- **About this exercise**: Go to the line containing "For every layout" in the records below and print it and every following line exactly, on through the line containing "text [88, 1317, 1063, 1571]", then stop.

(Document layout analysis data)
★ ★ ★ ★

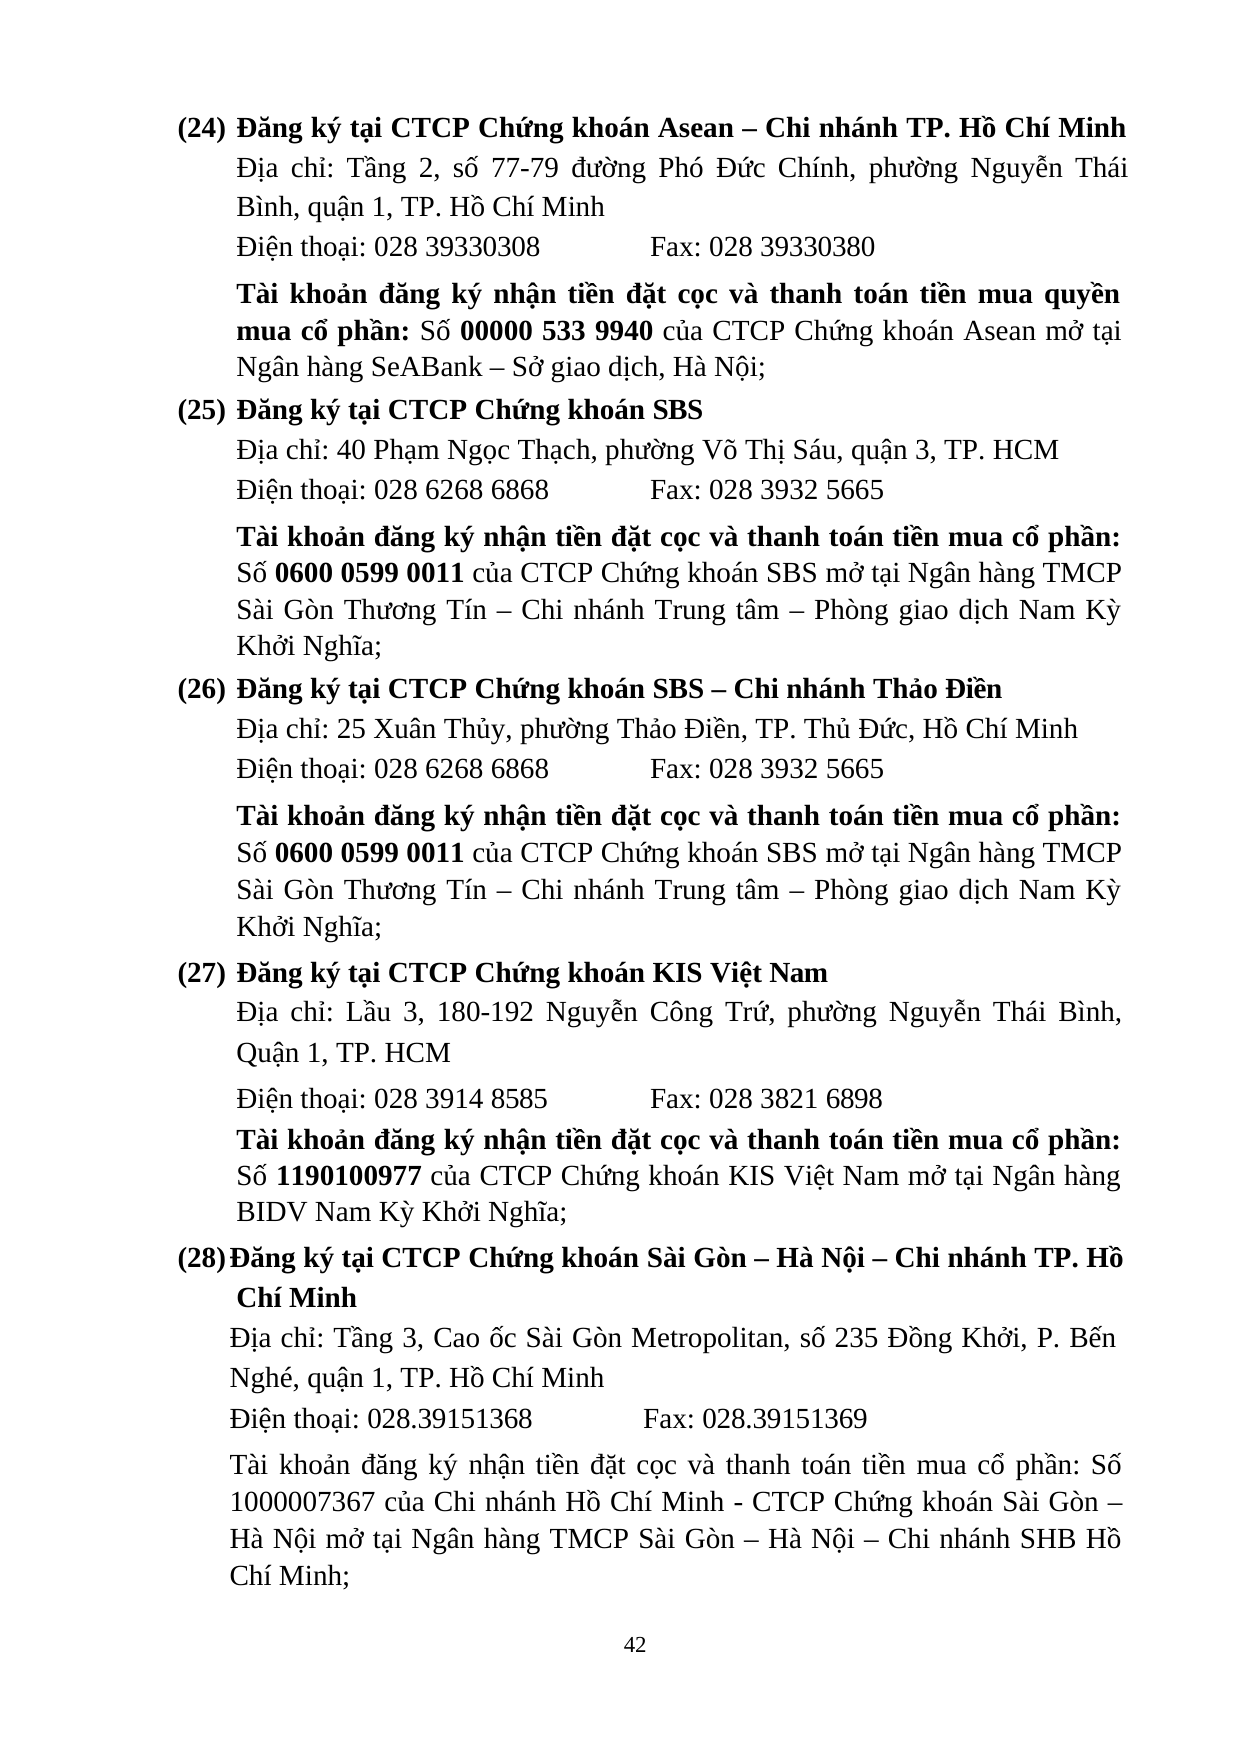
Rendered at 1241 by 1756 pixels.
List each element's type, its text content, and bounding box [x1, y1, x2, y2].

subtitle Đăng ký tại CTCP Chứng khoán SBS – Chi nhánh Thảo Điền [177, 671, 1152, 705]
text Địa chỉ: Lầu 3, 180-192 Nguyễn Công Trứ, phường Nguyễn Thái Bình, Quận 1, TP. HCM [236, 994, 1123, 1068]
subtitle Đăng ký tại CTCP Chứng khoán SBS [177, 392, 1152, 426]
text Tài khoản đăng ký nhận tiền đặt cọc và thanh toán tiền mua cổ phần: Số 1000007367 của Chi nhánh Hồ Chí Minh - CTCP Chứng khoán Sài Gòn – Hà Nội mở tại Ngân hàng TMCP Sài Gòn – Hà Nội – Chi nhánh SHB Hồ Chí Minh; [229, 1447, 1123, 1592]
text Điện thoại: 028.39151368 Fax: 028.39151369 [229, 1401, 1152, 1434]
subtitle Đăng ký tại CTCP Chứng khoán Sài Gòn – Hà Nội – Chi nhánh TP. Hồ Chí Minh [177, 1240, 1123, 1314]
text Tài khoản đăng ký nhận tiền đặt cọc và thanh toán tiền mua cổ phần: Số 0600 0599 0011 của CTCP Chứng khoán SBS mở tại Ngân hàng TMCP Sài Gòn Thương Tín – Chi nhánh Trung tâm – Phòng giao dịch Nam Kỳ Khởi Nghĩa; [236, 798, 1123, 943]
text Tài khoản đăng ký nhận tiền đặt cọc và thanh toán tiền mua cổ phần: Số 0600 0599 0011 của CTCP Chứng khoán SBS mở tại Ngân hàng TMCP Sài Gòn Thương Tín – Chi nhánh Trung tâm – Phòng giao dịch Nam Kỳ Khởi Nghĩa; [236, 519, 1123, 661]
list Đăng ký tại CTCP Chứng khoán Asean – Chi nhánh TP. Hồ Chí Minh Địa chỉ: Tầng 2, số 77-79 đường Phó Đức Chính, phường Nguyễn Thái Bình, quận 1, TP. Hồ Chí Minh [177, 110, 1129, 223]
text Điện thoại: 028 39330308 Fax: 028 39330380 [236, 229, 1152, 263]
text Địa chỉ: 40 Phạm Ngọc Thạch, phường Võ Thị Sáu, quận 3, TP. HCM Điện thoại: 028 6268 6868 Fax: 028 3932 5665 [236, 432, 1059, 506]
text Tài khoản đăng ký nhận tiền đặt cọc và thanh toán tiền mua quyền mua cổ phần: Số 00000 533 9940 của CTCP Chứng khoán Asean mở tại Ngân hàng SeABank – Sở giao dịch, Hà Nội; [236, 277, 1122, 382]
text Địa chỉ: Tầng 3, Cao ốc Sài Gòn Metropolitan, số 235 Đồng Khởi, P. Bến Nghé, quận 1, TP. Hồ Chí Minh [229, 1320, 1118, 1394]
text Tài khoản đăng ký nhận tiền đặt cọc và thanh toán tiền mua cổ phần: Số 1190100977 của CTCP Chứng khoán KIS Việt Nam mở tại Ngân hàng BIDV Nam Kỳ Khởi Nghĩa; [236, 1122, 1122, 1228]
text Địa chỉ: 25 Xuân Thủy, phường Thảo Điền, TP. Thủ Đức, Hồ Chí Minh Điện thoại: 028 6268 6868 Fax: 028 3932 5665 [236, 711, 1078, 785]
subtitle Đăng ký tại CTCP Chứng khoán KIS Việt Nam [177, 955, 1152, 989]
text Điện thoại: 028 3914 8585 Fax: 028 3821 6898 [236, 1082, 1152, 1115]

★ ★ ★ ★

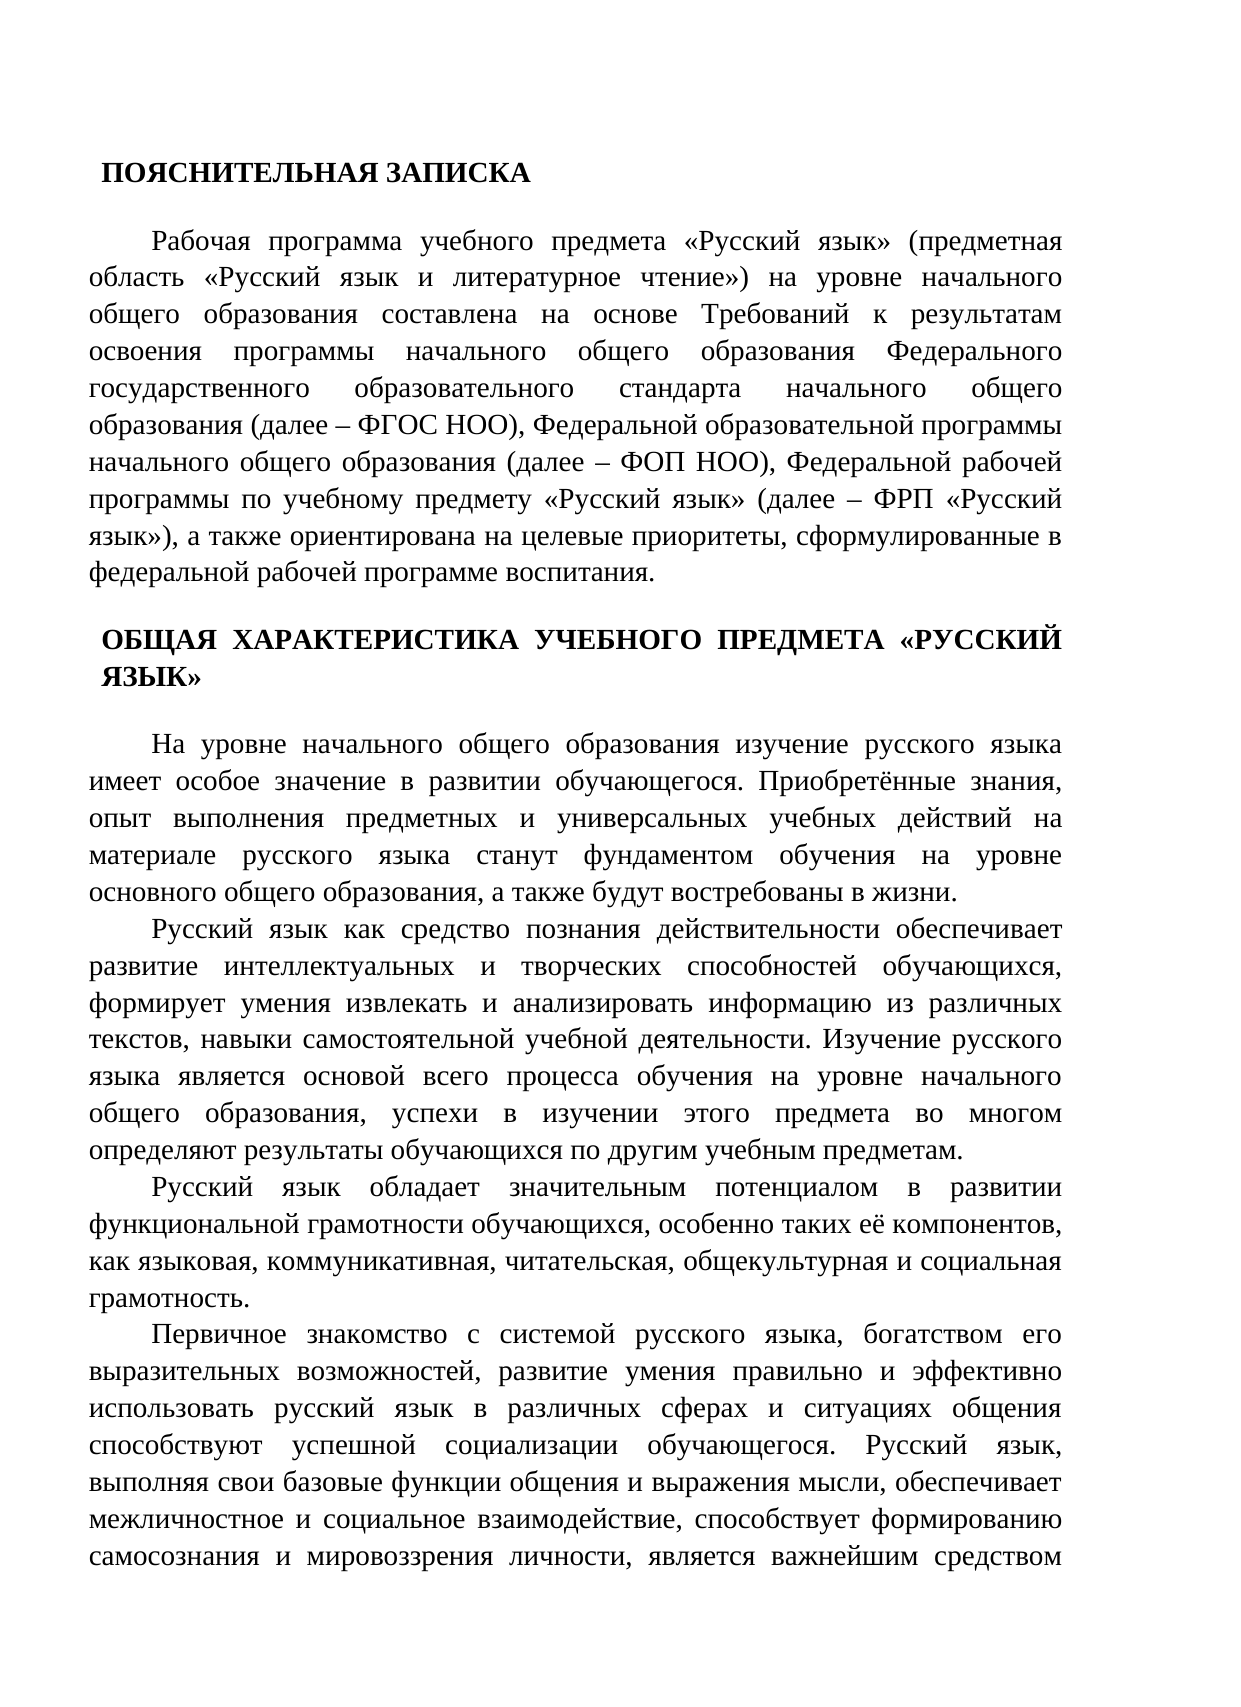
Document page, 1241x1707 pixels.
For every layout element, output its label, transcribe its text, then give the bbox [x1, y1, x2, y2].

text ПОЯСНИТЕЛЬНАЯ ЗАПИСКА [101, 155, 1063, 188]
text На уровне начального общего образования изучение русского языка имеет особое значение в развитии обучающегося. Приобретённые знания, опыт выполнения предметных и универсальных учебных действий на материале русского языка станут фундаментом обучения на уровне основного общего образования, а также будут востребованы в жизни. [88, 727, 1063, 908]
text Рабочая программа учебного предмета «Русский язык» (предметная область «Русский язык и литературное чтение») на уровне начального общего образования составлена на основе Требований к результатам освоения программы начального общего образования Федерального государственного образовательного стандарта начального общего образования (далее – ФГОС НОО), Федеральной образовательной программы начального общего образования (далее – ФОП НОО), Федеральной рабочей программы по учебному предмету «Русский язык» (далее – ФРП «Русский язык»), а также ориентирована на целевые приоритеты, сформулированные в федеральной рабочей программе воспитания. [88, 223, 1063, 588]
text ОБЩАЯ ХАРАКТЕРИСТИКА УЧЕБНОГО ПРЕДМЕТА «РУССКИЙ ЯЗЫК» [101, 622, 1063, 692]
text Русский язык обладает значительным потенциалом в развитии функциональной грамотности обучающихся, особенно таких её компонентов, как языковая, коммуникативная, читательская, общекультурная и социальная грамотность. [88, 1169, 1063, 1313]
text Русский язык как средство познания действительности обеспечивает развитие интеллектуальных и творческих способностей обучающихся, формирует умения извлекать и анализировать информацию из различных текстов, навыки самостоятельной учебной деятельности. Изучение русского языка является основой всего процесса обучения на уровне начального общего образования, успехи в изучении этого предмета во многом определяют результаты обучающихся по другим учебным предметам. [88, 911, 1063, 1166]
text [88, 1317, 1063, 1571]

★ ★ ★ ★

- **Result of this exercise**:
For every layout element, output its label, transcribe its text, then give the bbox [x1, y1, x2, y2].

text ПОЯСНИТЕЛЬНАЯ ЗАПИСКА [101, 155, 1063, 188]
text На уровне начального общего образования изучение русского языка имеет особое значение в развитии обучающегося. Приобретённые знания, опыт выполнения предметных и универсальных учебных действий на материале русского языка станут фундаментом обучения на уровне основного общего образования, а также будут востребованы в жизни. [88, 727, 1063, 908]
text Рабочая программа учебного предмета «Русский язык» (предметная область «Русский язык и литературное чтение») на уровне начального общего образования составлена на основе Требований к результатам освоения программы начального общего образования Федерального государственного образовательного стандарта начального общего образования (далее – ФГОС НОО), Федеральной образовательной программы начального общего образования (далее – ФОП НОО), Федеральной рабочей программы по учебному предмету «Русский язык» (далее – ФРП «Русский язык»), а также ориентирована на целевые приоритеты, сформулированные в федеральной рабочей программе воспитания. [88, 223, 1063, 588]
text ОБЩАЯ ХАРАКТЕРИСТИКА УЧЕБНОГО ПРЕДМЕТА «РУССКИЙ ЯЗЫК» [101, 622, 1063, 692]
text Русский язык обладает значительным потенциалом в развитии функциональной грамотности обучающихся, особенно таких её компонентов, как языковая, коммуникативная, читательская, общекультурная и социальная грамотность. [88, 1169, 1063, 1313]
text Русский язык как средство познания действительности обеспечивает развитие интеллектуальных и творческих способностей обучающихся, формирует умения извлекать и анализировать информацию из различных текстов, навыки самостоятельной учебной деятельности. Изучение русского языка является основой всего процесса обучения на уровне начального общего образования, успехи в изучении этого предмета во многом определяют результаты обучающихся по другим учебным предметам. [88, 911, 1063, 1166]
text [88, 1317, 1063, 1571]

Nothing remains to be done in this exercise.